De acuerdo con Yosi Beilin, experimentado político del laborismo, este era precisamente el fin que perseguía Rabin, quien en su pragmatismo entendió la urgencia de delinear fronteras permanentes. Su opinión de Arafat no era mejor que la expuesta por los dirigentes de derecha, pero éste, el artífice más prominente del terrorismo palestino, era lastimosamente la única figura reconocida con quien a duras penas se podía tratar esta cuestión. Esta realización se convirtió en una política de Estado, y en lo sucesivo fue continuada por los siguientes Gobiernos israelíes
En el año 2000 Ehud Barak le ofreció a la dirigencia palestina un plan, que según cualquier estimación honesta, podría haber concluido la labor de Rabin. Establecía un programa de retirada paulatina de los territorios ocupados, concedía que Jerusalén oriental fuese la capital palestina, y planteaba un resarcimiento para los llamados refugiados árabes. También proponía el principio de intercambio de territorios, para que Israel anexara el bloque de asentamientos más populoso (Gush Etzion), y los palestinos recibieran, en compensación, la misma proporción en territorio. Puesto sucintamente, el arreglo le permitiría a los palestinos ostentar soberanía en la Franja de Gaza y en casi la totalidad de Cisjordania, mas sus líderes dijeron que no.

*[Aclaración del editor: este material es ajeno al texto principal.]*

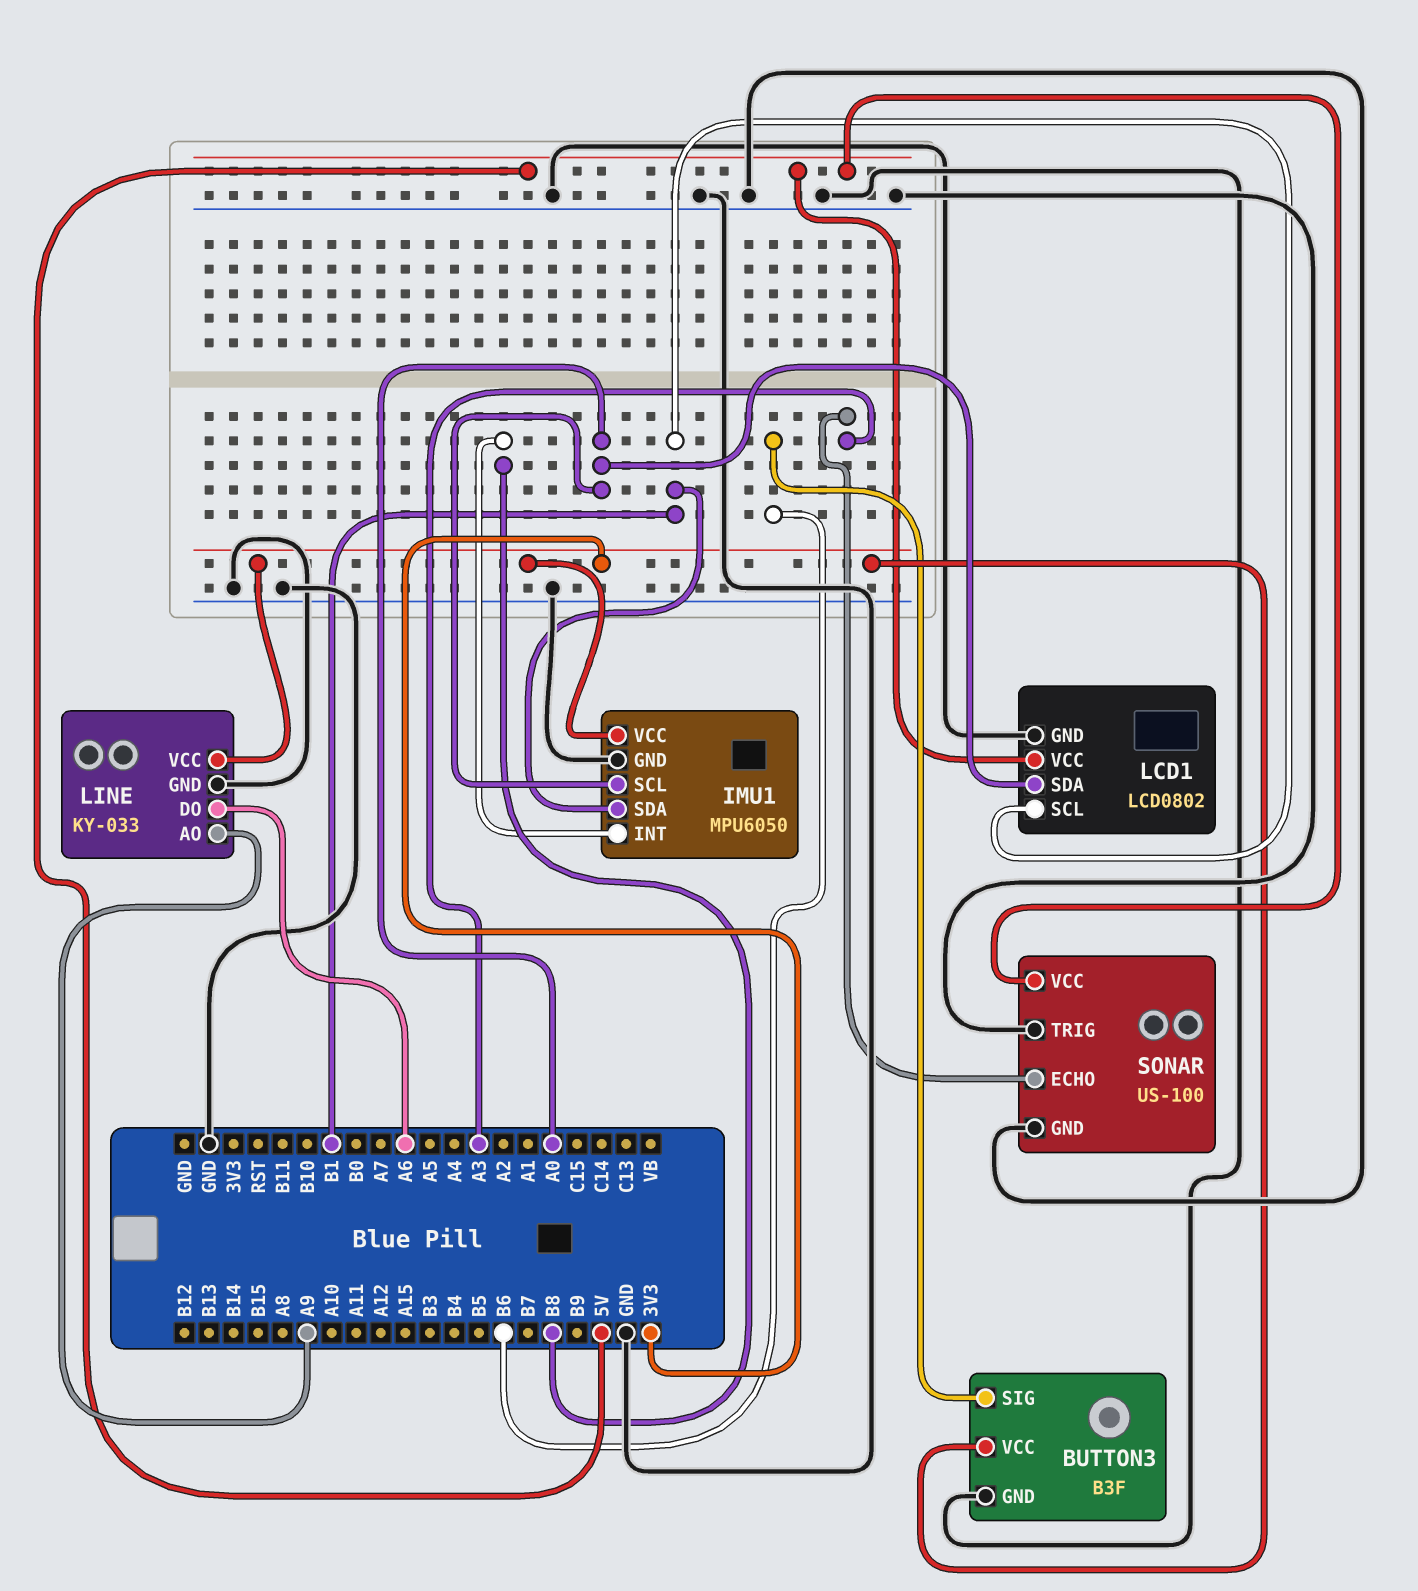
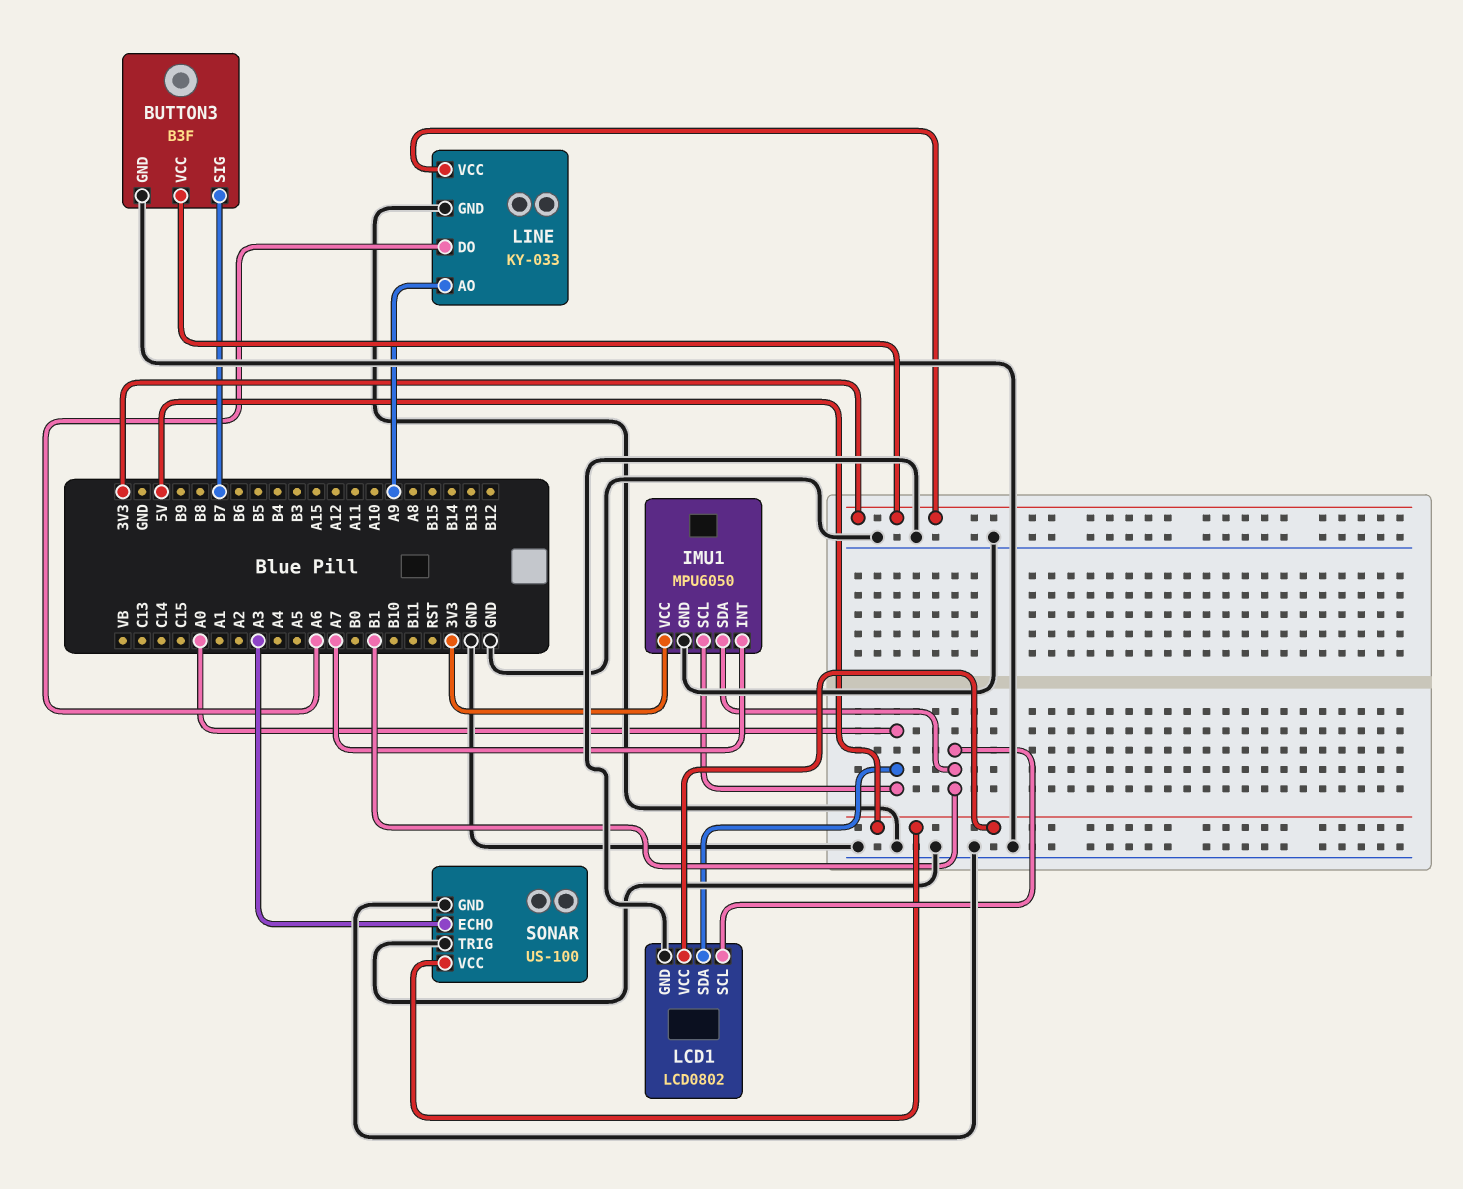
BUTTON3 pin SIG: B6 -> B7
IMU1 pin INT: B8 -> A7

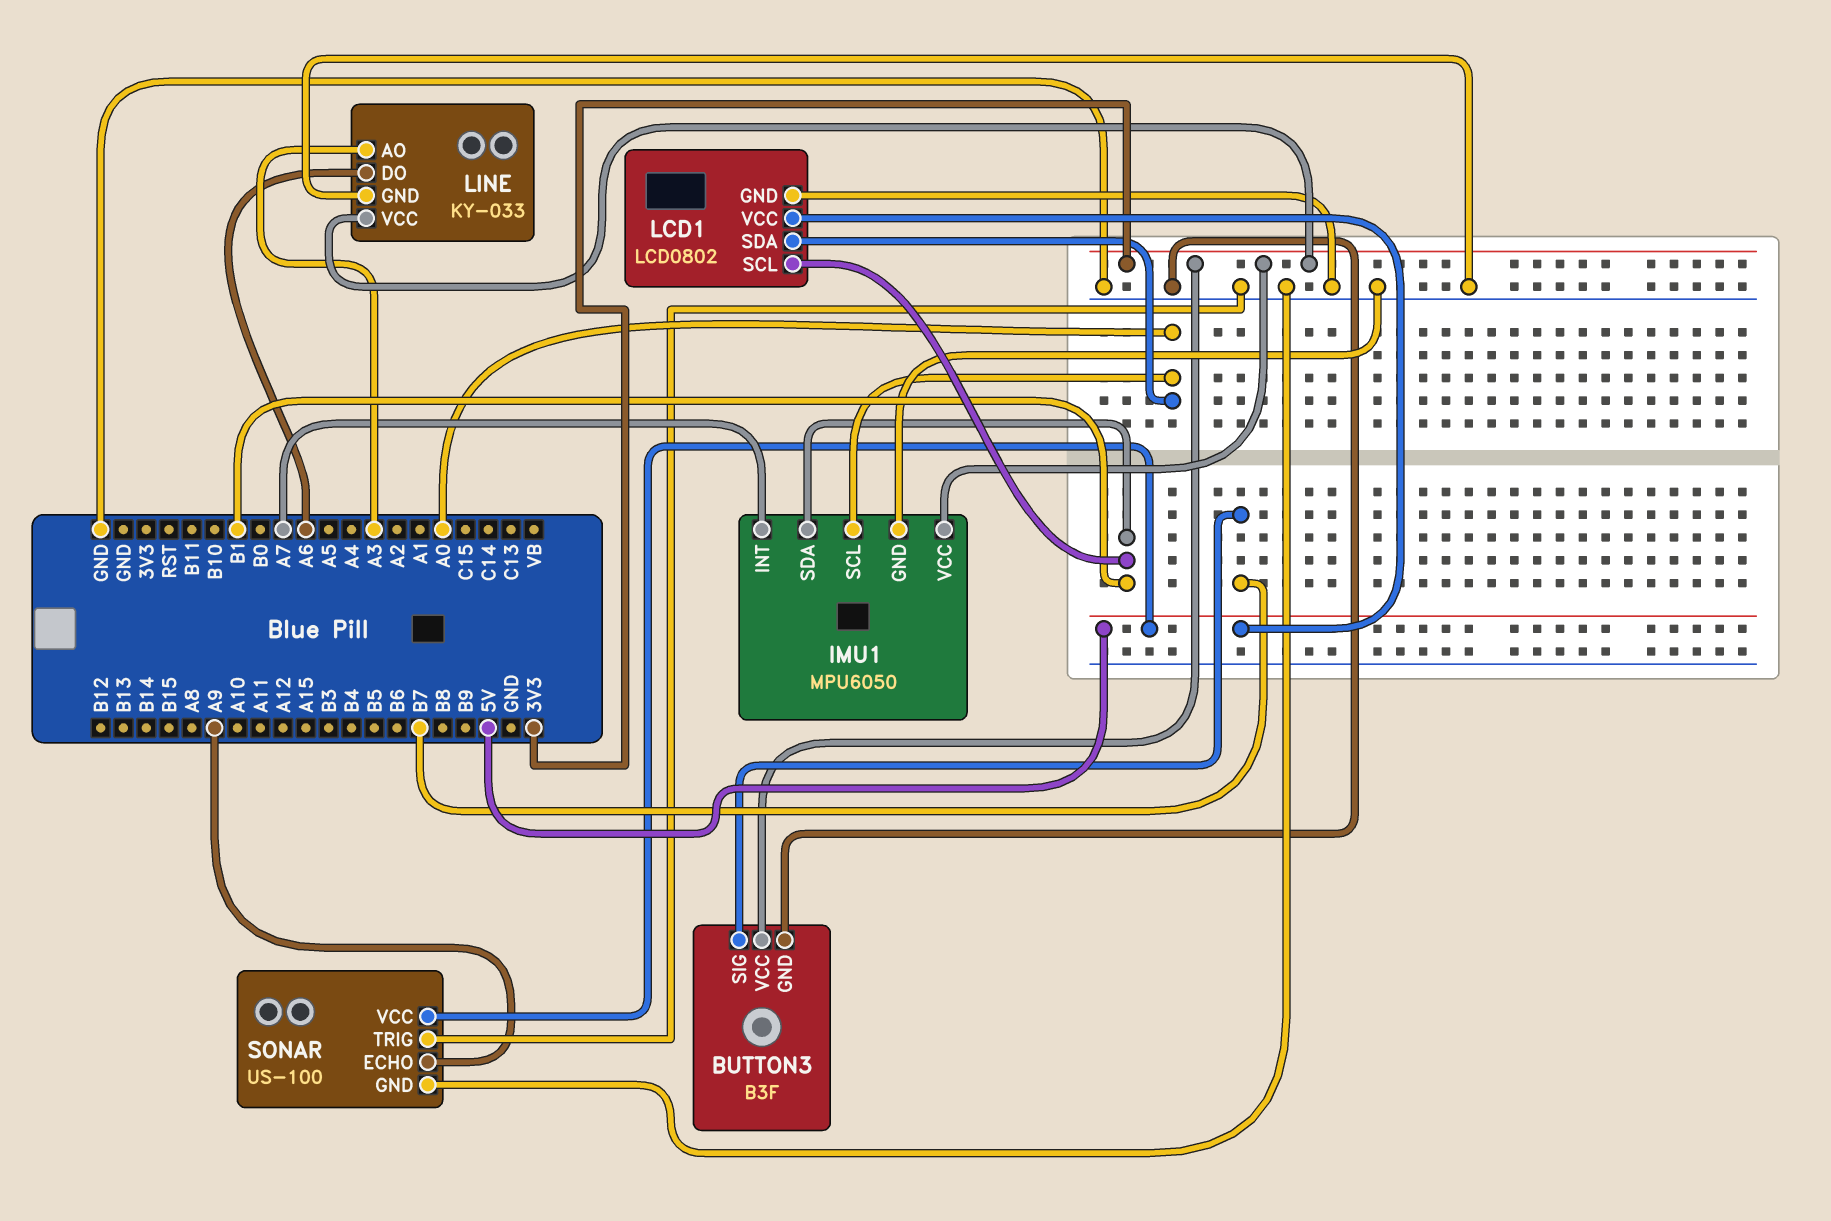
LINE pin AO: A9 -> A3
SONAR pin ECHO: A3 -> A9

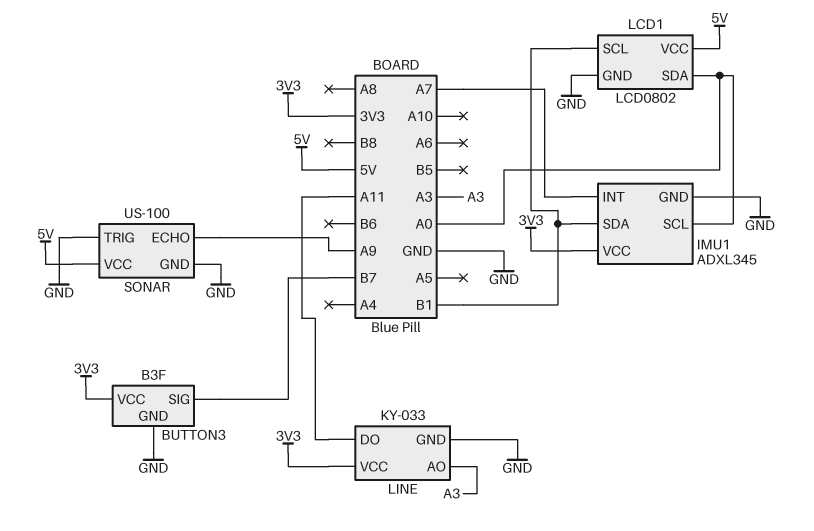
IMU1: MPU6050 -> ADXL345
LINE pin DO: A6 -> A11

Cinco años después, incluso Ariel Sharon, discutiblemente el más halcón de los militares israelíes, siguiendo el principio de fronteras de Rabin, concedió la retirada unilateral de Gaza. Sharon jamás se reunió cara a cara con Arafat, pero al final enarboló el mismo principio que Rabin, el cual, por cierto, resultó en el agravante de la lluvia de cohetes lanzada por Hamás. El sucesor de Sharon, Ehud Olmert, fue aún más lejos en la medida que esbozó un acuerdo más comprensivo. El plan, presentado en 2007, entendía que Cisjordania y Gaza debían estar conectadas físicamente para dar forma a un Estado palestino viable, y consecuentemente diagramó un corredor entre ambos territorios. Los palestinos, nuevamente, dijeron que no.
Su propia hija, Dalia Rabin, una mujer con trayectoria política, no suscribe al mito. Lo que está fuera de duda es que Rabin fue uno de los principales promotores del proceso, y que como consecuencia de este, Israel pudo romper su aislacionismo con el mundo.